Ambas as obras tratam de uma questão, que é a desigualdade social. Aluisio, no
começo dos anos 90, já retratava este problema, que em meio ao cortiço havia o rico que
discriminava e se aproveitava do pobre. E Eliane retrata que ainda hoje há pessoas passando
fome, morando nas ruas e outras que possuem até demais.
Porém o modo em que ambas foram escritas se divertem. “Aluísio Azevedo, em que,
ao satirizar, põem a faca impiedosa na hipocrisia, câncer social de todos os tempos.
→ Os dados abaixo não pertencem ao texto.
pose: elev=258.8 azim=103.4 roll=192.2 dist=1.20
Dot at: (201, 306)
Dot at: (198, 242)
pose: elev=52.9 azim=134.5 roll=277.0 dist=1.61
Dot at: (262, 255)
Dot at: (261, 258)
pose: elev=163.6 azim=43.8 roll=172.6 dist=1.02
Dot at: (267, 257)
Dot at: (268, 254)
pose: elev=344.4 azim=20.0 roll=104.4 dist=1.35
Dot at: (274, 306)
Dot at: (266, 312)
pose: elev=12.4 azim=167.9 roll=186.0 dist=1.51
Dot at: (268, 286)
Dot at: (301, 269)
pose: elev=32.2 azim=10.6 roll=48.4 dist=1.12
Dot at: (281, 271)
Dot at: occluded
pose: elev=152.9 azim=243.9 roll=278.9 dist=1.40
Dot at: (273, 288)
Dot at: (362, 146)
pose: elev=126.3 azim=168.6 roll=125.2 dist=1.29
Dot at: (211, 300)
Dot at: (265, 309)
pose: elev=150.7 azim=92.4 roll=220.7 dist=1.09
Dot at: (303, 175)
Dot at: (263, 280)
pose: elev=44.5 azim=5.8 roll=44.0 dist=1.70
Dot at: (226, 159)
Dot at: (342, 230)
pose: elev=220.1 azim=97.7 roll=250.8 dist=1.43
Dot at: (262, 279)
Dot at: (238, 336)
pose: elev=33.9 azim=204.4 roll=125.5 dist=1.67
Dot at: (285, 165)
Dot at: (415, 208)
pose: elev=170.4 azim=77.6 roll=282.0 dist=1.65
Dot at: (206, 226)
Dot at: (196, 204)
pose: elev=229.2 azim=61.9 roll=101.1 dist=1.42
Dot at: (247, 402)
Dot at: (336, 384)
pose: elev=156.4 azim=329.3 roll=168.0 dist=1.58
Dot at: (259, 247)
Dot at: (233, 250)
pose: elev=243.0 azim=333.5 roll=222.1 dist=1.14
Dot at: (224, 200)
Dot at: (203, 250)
Também
os nossos.[..]sua escrita é dura, fluente, com agudeza do fio de lâmina, atacando as alienações
de uma sociedade apodrecida e ilusória” (NEJAR, 2007, p.161). Já Eliane Brum com uma
linguagem envolvente e encantadora, nos faz fixar os olhos na história que ali está sendo
contada, é uma busca pelos excluídos que preenchem e povoam a realidade.
REFERÊNCIAS
BOSI, Alfredo. História Concisa da Literatura Brasileira. 38ªed. São Paulo: Cutrix 1994.
BRUM, Eliane. A Vida que Ninguém Vê. Porto Alegre: Arquipélago Editorial, 2006.
NEJAR, Carlos. História da Literatura Brasileira. Rio de Janeiro: Relume Dumará, 2007.